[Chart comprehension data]

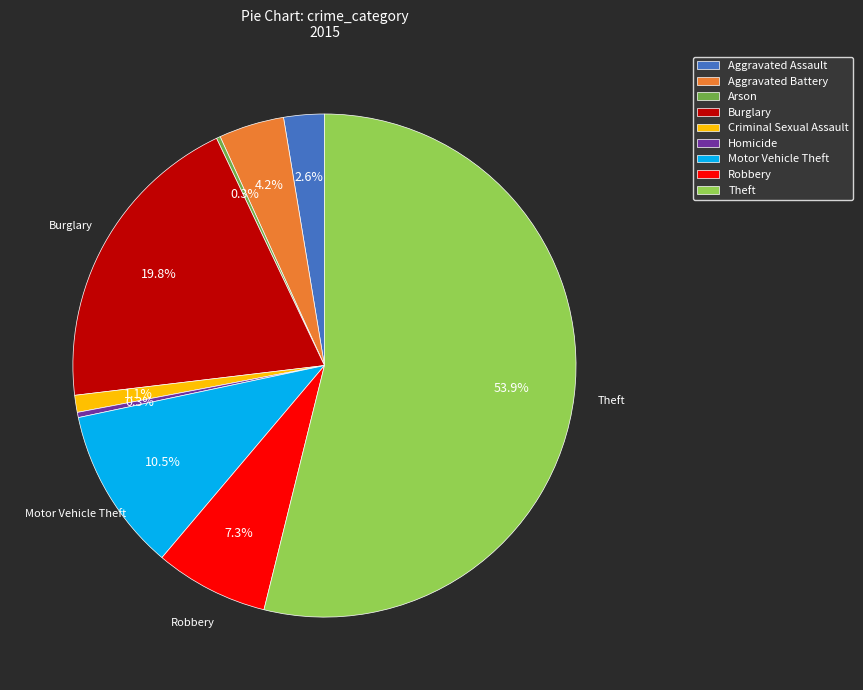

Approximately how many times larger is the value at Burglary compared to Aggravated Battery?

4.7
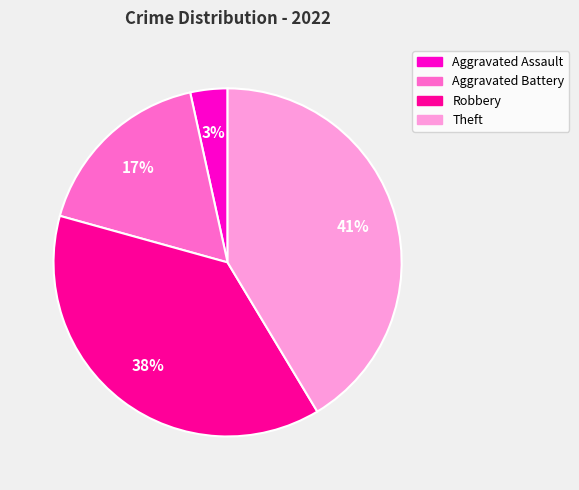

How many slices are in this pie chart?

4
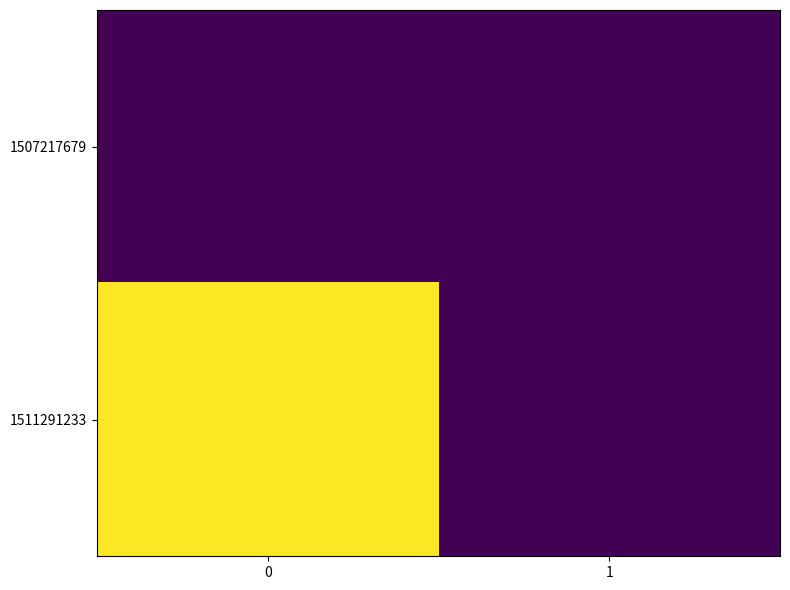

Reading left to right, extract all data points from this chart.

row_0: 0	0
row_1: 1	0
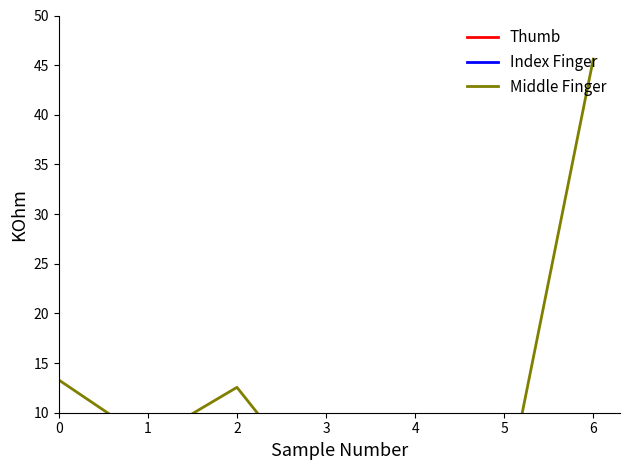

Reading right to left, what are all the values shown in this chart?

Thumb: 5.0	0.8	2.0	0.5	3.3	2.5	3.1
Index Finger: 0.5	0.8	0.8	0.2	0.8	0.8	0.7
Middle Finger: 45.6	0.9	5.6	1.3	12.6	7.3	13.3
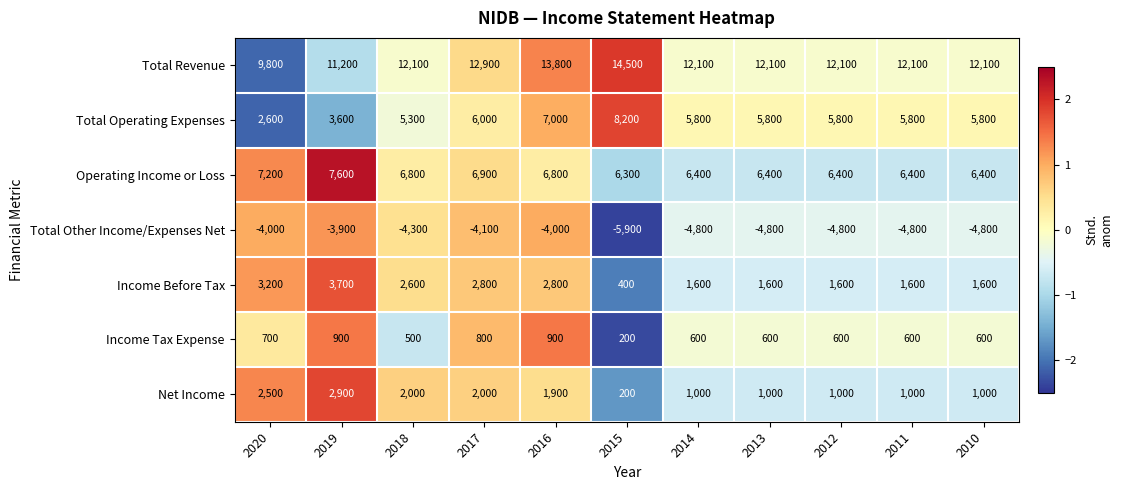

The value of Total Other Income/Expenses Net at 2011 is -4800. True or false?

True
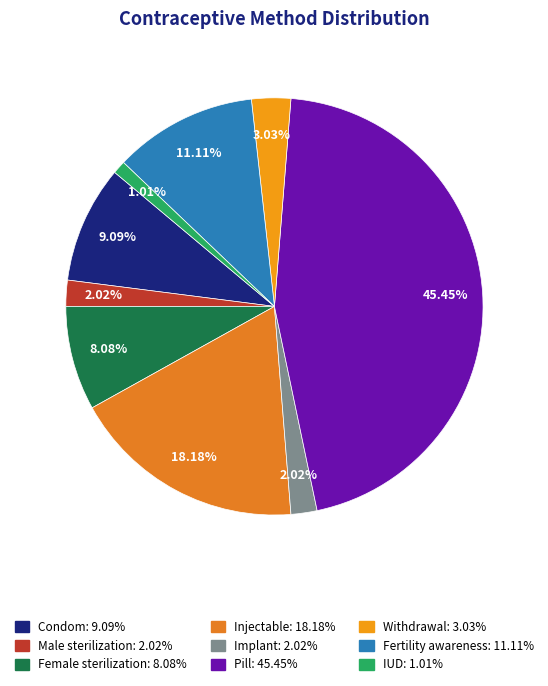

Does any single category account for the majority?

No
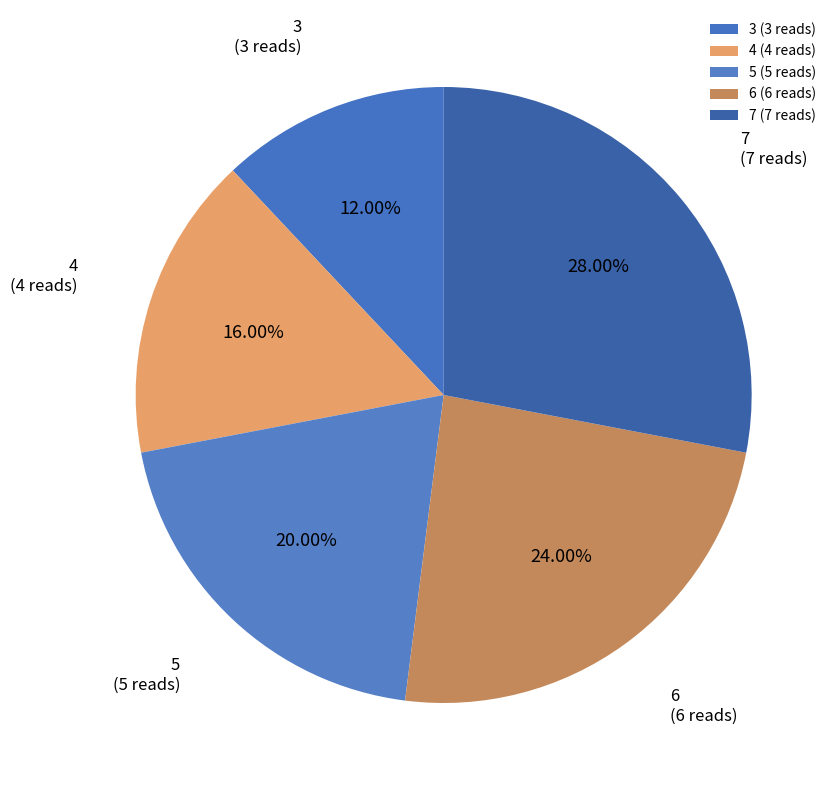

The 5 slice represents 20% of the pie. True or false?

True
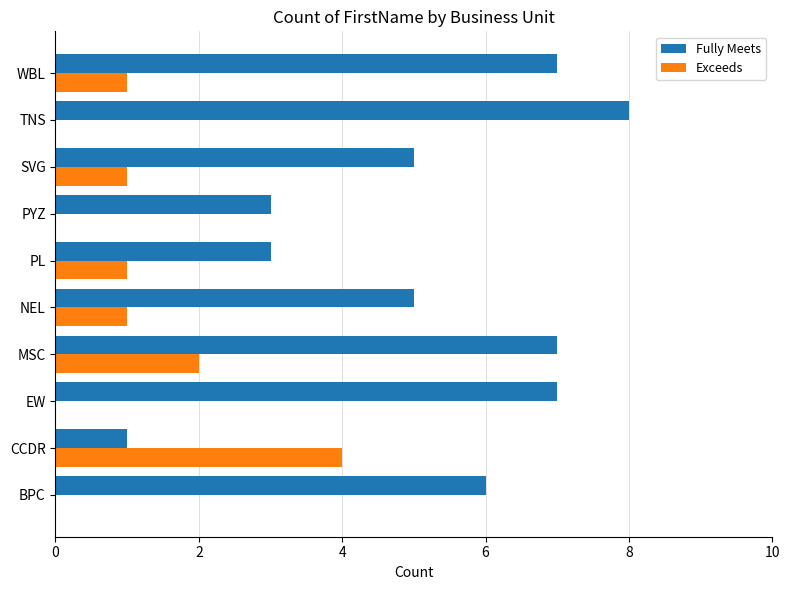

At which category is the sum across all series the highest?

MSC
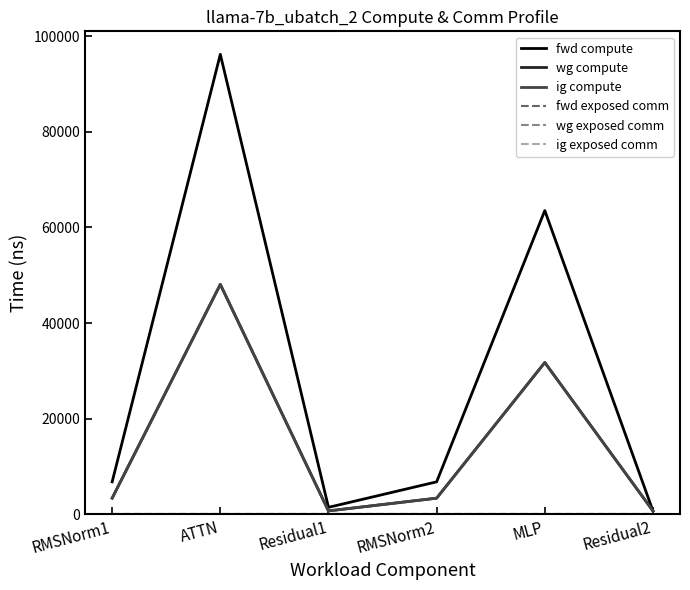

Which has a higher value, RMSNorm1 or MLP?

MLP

(TASK ITEM): Copy all of the records above verbatim, omitting the pictures.

(SOLUTION FOR THIS TASK):
Approximately how many times larger is the value at Burglary compared to Aggravated Battery?

4.7

How many slices are in this pie chart?

4

Reading left to right, extract all data points from this chart.

row_0: 0	0
row_1: 1	0

Reading right to left, what are all the values shown in this chart?

Thumb: 5.0	0.8	2.0	0.5	3.3	2.5	3.1
Index Finger: 0.5	0.8	0.8	0.2	0.8	0.8	0.7
Middle Finger: 45.6	0.9	5.6	1.3	12.6	7.3	13.3

The value of Total Other Income/Expenses Net at 2011 is -4800. True or false?

True

Does any single category account for the majority?

No

The 5 slice represents 20% of the pie. True or false?

True

At which category is the sum across all series the highest?

MSC

Which has a higher value, RMSNorm1 or MLP?

MLP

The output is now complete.